A matéria-prima do turismo criativo são as pessoas, sua cultura, seus saberes. Assim, o Brasil é uma mina de preciosidades e tem muito potencial. Hoje, com o aumento do turismo doméstico, os destinos precisando diversificar sua oferta, têm-se olhado mais para esse manancial de possibilidades. O mais interessante é que podemos trabalhar com turismo criativo em grandes metrópoles, mas também nas pequenas cidades e zonas rurais, e independente do lugar temos práticas culturais bastante peculiares e pessoas dispostas a apresentar seu território.

– Quais são os maiores desafios para o desenvolvimento do turismo criativo no Brasil?

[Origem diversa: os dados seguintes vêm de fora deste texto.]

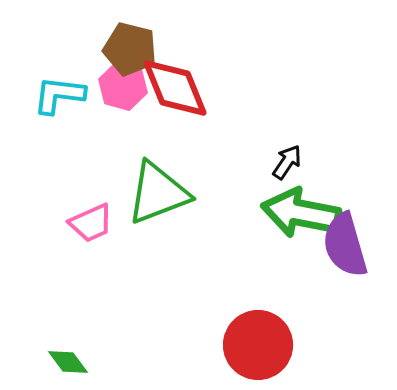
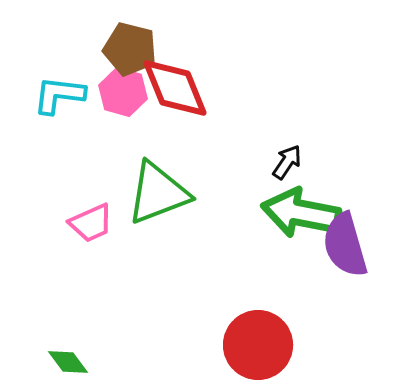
pink hexagon: moved 6 px down
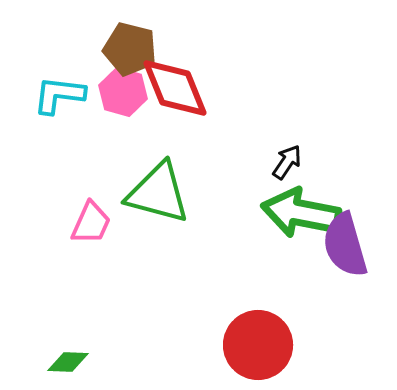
green triangle: rotated 36 degrees clockwise
pink trapezoid: rotated 42 degrees counterclockwise
green diamond: rotated 51 degrees counterclockwise
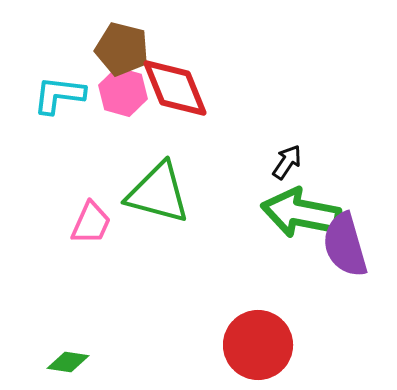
brown pentagon: moved 8 px left
green diamond: rotated 6 degrees clockwise
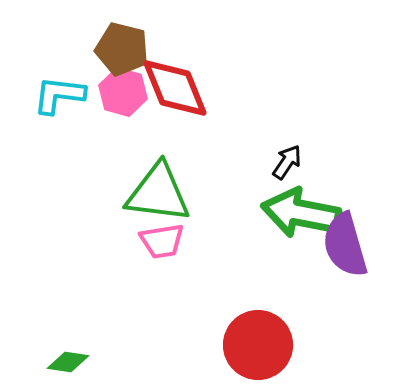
green triangle: rotated 8 degrees counterclockwise
pink trapezoid: moved 71 px right, 18 px down; rotated 57 degrees clockwise
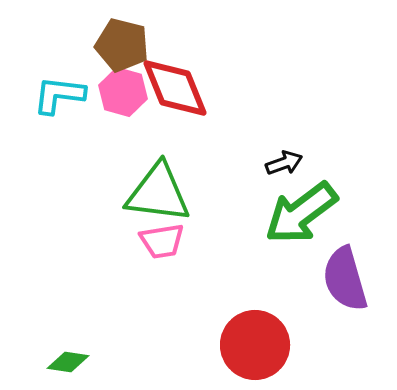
brown pentagon: moved 4 px up
black arrow: moved 3 px left, 1 px down; rotated 36 degrees clockwise
green arrow: rotated 48 degrees counterclockwise
purple semicircle: moved 34 px down
red circle: moved 3 px left
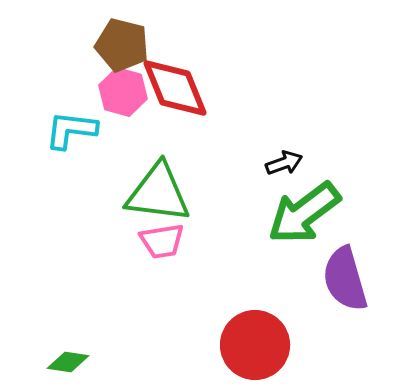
cyan L-shape: moved 12 px right, 35 px down
green arrow: moved 3 px right
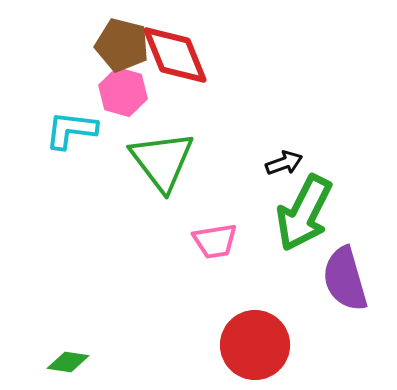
red diamond: moved 33 px up
green triangle: moved 4 px right, 32 px up; rotated 46 degrees clockwise
green arrow: rotated 26 degrees counterclockwise
pink trapezoid: moved 53 px right
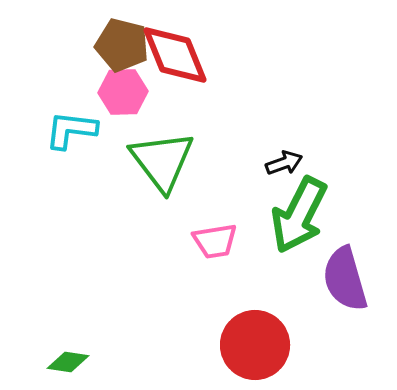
pink hexagon: rotated 18 degrees counterclockwise
green arrow: moved 5 px left, 2 px down
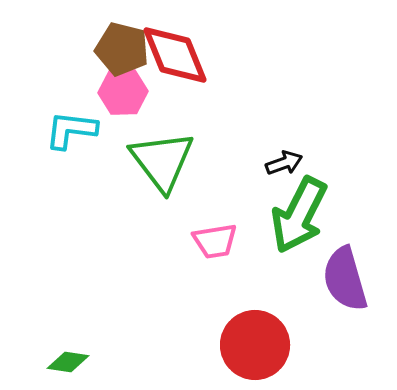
brown pentagon: moved 4 px down
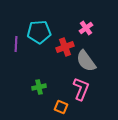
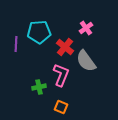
red cross: rotated 30 degrees counterclockwise
pink L-shape: moved 20 px left, 14 px up
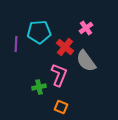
pink L-shape: moved 2 px left
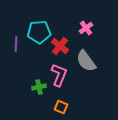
red cross: moved 5 px left, 1 px up
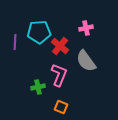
pink cross: rotated 24 degrees clockwise
purple line: moved 1 px left, 2 px up
green cross: moved 1 px left
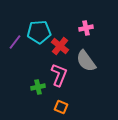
purple line: rotated 35 degrees clockwise
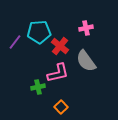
pink L-shape: moved 1 px left, 2 px up; rotated 55 degrees clockwise
orange square: rotated 24 degrees clockwise
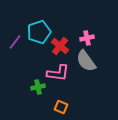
pink cross: moved 1 px right, 10 px down
cyan pentagon: rotated 15 degrees counterclockwise
pink L-shape: rotated 20 degrees clockwise
orange square: rotated 24 degrees counterclockwise
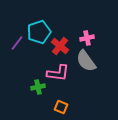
purple line: moved 2 px right, 1 px down
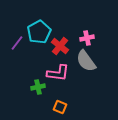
cyan pentagon: rotated 10 degrees counterclockwise
orange square: moved 1 px left
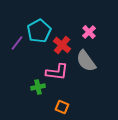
cyan pentagon: moved 1 px up
pink cross: moved 2 px right, 6 px up; rotated 32 degrees counterclockwise
red cross: moved 2 px right, 1 px up
pink L-shape: moved 1 px left, 1 px up
orange square: moved 2 px right
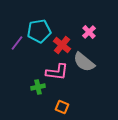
cyan pentagon: rotated 20 degrees clockwise
gray semicircle: moved 2 px left, 1 px down; rotated 15 degrees counterclockwise
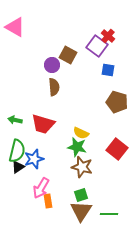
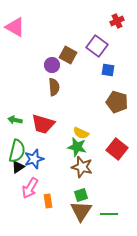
red cross: moved 9 px right, 15 px up; rotated 24 degrees clockwise
pink arrow: moved 11 px left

O primeiro e maior desafio talvez seja mudar o olhar sobre a prática turística. O turismo criativo convida a uma construção coletiva, integrada, e muitas vezes o que vemos são planos de desenvolvimento do turismo pensados em escritórios a portas fechadas nos quais a comunidade é pouco considerada. Então, é necessário que se entenda que a prática atual do turismo demanda que o desenvolvimento aconteça a partir da base, e para tanto, é necessário articulação, escuta ativa, sonhar juntos. É mais trabalhoso, mas é mais sustentável e impacta várias dimensões do território.

Outro desafio que percebo é a integração entre turismo e cultura. O turismo tem a reputação de ser uma prática destrutiva, que afasta os produtores culturais. Fazer a conexão entre cultura e turismo e mostrar que o turismo criativo pode ser uma ótima plataforma para fortalecer as práticas culturais de forma respeitosa e sustentável é um trabalho constante.

E aí entra outra questão que é integrar as iniciativas de turismo criativo ao mercado. Os pequenos empreendedores são multifunções, o que os deixa com pouco tempo para atuar nas questões estratégicas, somado à baixa capacidade digital da maioria deles resulta em dificuldades com a comunicação e comercialização do produto.